**AUFGABE 1**
Übertrage die Zeilen der Auflistung wortgetreu, und zwar von ihrer ersten Zeile bis einschließlich der Zeile, die „smallest slice percentages?“ enthält.

**UNTERSUCHTER TEXT**
Im Januar 2008 stellte der Antragsteller einen Abänderungsantrag nach § 80 Abs. 7 VwGO. Er vertrat die Auffassung, dass auch die ab 1. Januar 2008 geltenden neuen Rechtsgrundlagen (Staatsvertrag zum Glücksspielwesen in Deutschland, GlüStV und das Niedersächsische Gesetz zur Neuordnung des Glücksspielrechtes, NGlüSpG) weder mit den verfassungsrechtlichen Vorgaben des Bundesverfassungsgerichtes in seinem Urteil vom 28. März 2006 (1 BvR 1054/01 - NJW 2006, 1261 -, im folg. Sportwettenurteil) noch mit der Rechtsprechung des Europäischen Gerichtshofes zur Dienstleistungsfreiheit vereinbar seien.

Das Verwaltungsgericht hat dem Abänderungsantrag stattgegeben und zur Begründung im Wesentlichen ausgeführt, die ab 1. Januar 2008 geltenden neuen gesetzlichen Rechtsgrundlagen für das Sportwetten- und Lotteriewesen in Niedersachsen entsprächen nicht den verfassungsrechtlichen Vorgaben. Danach sei gerade im Bereich der Sportwetten ein staatliches Monopol konsequent am Ziel der Bekämpfung von Wettsucht und der Begrenzung der Wettleidenschaft auszurichten. Um dieses zu erreichen, seien gesetzliche Vorgaben erforderlich, mit denen die Vermarktung von Sportwetten beschränkt werde. Zwar bedinge diese Forderung des Bundesverfassungsgerichts möglicherweise keine Reduzierung der bei Inkrafttreten der neuen Regelungen zum 1. Januar 2008 tatsächlich bereits vorhandenen Lottoannahmestellen, zumindest sei aber für die Zukunft eine zahlenmäßige Begrenzung derartiger Annahmestellen verlangt worden. Demgemäß bestimme § 10 Abs. 3 GlüStV, dass die Länder die Zahl der Annahmestellen zu begrenzen hätten. Dieser gesetzgeberische Auftrag sei im Land Niedersachsen jedoch nicht umgesetzt worden. Konkrete Kriterien, an denen die Begrenzung auszurichten sei, seien § 5 Abs. 5 NGlüSpG nicht zu entnehmen. Zwar sehe § 24 Satz 1 Nr. 2 NGlüSpG vor, dass die Kriterien für eine Begrenzung durch eine Verordnung festgelegt werden könnten. Eine derartige Verordnung sei jedoch bislang nicht erlassen, so dass die Vorgaben des Bundesverfassungsgerichts in Niedersachsen derzeit tatsächlich nicht umgesetzt seien. Eine weitere "Übergangszeit" bis zum Erlass der - nach Darstellung des Antragsgegners in Arbeit befindlichen - Verordnung sei nicht einzuräumen, da dies auf eine unzulässige Verlängerung der vom Bundesverfassungsgericht eingeräumten Übergangsfrist, die am 31. Dezember 2007 abgelaufen sei, hinauslaufe.

**Aufgaben zum Verständnis von Diagrammen**
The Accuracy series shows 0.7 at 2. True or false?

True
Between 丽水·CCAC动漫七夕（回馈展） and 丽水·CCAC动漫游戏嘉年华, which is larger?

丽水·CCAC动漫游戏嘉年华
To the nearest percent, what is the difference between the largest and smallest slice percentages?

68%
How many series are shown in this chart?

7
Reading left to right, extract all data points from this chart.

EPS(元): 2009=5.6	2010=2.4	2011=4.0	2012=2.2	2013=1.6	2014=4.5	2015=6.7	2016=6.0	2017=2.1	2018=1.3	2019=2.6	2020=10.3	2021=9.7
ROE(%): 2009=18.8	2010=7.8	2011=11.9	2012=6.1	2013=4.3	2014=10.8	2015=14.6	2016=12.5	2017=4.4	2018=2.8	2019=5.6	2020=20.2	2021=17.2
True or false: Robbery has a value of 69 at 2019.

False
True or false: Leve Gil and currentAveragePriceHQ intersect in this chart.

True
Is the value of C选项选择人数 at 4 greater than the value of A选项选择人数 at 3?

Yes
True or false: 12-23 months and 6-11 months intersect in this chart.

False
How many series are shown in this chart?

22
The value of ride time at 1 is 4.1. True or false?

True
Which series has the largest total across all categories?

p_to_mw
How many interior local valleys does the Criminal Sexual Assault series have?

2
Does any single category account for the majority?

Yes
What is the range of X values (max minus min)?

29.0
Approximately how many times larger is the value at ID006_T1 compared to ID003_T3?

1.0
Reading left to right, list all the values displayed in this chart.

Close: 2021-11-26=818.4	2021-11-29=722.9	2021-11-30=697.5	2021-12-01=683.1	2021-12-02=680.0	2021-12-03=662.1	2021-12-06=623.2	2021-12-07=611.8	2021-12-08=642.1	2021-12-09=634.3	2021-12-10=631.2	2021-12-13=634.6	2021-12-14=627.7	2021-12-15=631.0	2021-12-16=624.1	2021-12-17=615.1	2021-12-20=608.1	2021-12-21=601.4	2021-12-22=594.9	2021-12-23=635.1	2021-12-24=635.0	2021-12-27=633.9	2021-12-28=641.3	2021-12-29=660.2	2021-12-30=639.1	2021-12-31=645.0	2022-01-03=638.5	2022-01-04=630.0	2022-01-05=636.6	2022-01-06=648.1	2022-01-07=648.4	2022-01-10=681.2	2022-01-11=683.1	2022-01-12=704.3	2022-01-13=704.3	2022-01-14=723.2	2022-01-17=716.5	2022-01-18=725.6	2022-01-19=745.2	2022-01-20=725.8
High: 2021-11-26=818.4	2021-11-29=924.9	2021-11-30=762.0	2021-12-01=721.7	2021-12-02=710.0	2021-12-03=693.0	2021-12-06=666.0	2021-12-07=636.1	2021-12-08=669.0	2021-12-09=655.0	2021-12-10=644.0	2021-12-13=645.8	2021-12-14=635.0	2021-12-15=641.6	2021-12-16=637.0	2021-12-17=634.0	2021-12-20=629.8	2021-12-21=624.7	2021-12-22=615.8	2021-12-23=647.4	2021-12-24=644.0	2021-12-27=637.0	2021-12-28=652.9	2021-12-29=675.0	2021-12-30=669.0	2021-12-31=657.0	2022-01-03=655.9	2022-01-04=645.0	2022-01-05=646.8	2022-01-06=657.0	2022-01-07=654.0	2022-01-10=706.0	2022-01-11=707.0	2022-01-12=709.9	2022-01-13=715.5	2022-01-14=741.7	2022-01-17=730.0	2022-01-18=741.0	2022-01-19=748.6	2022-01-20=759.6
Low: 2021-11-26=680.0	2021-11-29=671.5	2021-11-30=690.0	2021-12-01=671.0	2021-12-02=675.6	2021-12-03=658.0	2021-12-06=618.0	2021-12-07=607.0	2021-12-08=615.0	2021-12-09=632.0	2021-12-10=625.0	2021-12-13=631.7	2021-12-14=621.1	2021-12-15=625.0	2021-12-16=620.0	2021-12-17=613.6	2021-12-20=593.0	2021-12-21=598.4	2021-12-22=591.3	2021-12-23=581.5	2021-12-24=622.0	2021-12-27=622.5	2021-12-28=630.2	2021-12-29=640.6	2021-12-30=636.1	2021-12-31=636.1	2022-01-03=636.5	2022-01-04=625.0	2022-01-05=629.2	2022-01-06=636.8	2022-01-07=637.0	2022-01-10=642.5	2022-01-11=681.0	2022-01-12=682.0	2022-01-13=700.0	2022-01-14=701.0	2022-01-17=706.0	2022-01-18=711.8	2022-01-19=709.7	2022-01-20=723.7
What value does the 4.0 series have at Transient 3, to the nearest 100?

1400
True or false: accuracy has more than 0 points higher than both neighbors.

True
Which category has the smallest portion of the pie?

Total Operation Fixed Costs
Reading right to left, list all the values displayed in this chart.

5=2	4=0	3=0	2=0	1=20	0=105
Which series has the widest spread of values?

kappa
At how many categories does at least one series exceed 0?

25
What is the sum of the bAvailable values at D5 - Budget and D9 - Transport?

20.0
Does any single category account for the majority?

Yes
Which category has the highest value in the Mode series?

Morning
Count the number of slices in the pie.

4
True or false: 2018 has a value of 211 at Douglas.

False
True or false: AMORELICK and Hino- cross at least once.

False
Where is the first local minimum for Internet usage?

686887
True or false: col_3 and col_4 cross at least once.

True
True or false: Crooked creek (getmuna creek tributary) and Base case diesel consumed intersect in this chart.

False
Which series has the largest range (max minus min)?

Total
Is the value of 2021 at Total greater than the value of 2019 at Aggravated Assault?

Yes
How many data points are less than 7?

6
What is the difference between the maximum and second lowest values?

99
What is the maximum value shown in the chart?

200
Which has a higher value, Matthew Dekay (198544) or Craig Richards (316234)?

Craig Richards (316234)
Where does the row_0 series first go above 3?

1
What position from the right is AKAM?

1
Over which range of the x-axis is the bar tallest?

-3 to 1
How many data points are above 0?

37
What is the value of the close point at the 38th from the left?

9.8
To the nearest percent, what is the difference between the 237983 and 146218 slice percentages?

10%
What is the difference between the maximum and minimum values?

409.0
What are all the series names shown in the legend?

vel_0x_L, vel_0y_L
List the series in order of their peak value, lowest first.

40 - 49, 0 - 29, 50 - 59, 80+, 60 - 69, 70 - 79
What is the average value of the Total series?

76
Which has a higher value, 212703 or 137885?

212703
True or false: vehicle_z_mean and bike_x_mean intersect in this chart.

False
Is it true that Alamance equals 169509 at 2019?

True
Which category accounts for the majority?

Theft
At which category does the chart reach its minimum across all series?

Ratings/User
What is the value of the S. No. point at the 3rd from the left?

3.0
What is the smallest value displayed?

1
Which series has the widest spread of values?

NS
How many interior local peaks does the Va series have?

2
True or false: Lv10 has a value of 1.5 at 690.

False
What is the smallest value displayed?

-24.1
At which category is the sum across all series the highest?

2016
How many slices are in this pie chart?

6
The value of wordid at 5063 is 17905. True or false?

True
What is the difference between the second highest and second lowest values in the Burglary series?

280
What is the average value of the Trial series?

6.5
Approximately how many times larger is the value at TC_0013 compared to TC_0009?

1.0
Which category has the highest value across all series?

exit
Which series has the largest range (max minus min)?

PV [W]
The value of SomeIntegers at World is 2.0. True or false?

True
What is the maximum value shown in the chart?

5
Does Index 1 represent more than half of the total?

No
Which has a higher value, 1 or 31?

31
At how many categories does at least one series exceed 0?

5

**AUFGABE 2**
Welche mit dem Zeichen § angeführten Vorschriften nennt der Text über die Glücksspielregelungen in Niedersachsen? Gib alle an.

**ANTWORT 1**
The Accuracy series shows 0.7 at 2. True or false?

True
Between 丽水·CCAC动漫七夕（回馈展） and 丽水·CCAC动漫游戏嘉年华, which is larger?

丽水·CCAC动漫游戏嘉年华
To the nearest percent, what is the difference between the largest and smallest slice percentages?

**ANTWORT 2**
§ 80 Abs. 7 VwGO
§ 10 Abs. 3 GlüStV
§ 5 Abs. 5 NGlüSpG
§ 24 Satz 1 Nr. 2 NGlüSpG